FUNK VERDE RECEBE ARTISTA JAPONÊS MASA PARA INTERCÂMBIO CULTURAL

Encontro foi promovido pelo Estado e pela Fundação Japão

O intercâmbio cultural entre Brasil e Japão ocorreu ao som de muito Samba, Axé e Bossa Nova, nesta quinta-feira (24/1), na Comunidade Roquete Pinto, em Ramos. Às margens da Baía de Guanabara, a coordenadora do Projeto Funk Verde, Regina Café, regeu os jovens das comunidades da Rocinha e de Roquete Pinto, em uma apresentação com o artista japonês Bucket Drummer Masa.

– Fiquei muito feliz com a experiência que tive hoje. Recebi muito bem a vibração do público. Acho que houve uma troca de amor entre as pessoas aqui – disse o artista japonês, após tocar junto com o grupo e experimentar instrumentos criados pelos alunos.

Masa prometeu compor uma música em homenagem ao Brasil, após participar do encontro com o Funk Verde.

Internacionalmente conhecido por tocar techno e trance de forma analógica, o multi-instrumentista Masa está pela primeira vez no Brasil para participar do Rio Matsuri – festival da cultura japonesa que acontece até domingo (27/1), no Riocentro, promovido pela Fundação Japão.

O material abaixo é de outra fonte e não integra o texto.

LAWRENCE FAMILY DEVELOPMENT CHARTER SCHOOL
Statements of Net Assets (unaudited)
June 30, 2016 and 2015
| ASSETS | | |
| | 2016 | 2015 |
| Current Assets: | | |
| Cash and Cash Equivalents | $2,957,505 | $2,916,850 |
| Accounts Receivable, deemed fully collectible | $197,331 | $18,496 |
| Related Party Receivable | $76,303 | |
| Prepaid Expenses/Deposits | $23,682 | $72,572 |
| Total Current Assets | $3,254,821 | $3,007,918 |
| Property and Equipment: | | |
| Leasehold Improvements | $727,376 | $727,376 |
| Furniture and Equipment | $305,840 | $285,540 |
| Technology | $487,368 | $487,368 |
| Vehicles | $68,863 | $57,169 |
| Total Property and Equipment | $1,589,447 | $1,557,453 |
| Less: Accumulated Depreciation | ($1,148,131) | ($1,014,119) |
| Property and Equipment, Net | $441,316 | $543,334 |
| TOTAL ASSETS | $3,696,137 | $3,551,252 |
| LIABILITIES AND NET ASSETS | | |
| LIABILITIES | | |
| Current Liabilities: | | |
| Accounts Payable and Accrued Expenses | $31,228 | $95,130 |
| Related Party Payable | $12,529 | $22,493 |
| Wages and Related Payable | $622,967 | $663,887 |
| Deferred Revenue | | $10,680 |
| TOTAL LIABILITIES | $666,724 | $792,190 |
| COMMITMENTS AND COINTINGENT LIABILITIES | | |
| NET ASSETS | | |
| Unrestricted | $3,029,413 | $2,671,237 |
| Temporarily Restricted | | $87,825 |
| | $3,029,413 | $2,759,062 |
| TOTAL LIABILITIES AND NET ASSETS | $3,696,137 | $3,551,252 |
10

O encontro com o projeto Funk Verde, da Secretaria do Ambiente e Sustentabilidade e do Instituto Estadual do Ambiente (Inea), nasceu do desejo do artista de trocar experiências com jovens de comunidades cariocas, que assim como ele, reutilizam o lixo para produzir seus instrumentos musicais.

– O ‘De olho no lixo’ é um projeto transformador em todos os sentidos. Aquilo que seria descartado torna-se insumo para a produção de arte e ainda gera emprego e renda. O Funk Verde e o Ecomoda são exemplos de economia circular, onde não existe desperdício, porque tudo é reaproveitado. Essas iniciativas estão totalmente alinhadas com o novo S, de Sustentabilidade – destacou a subsecretária estadual do Ambiente e Sustentabilidade, Renata Bley, se referindo ao novo nome da secretaria.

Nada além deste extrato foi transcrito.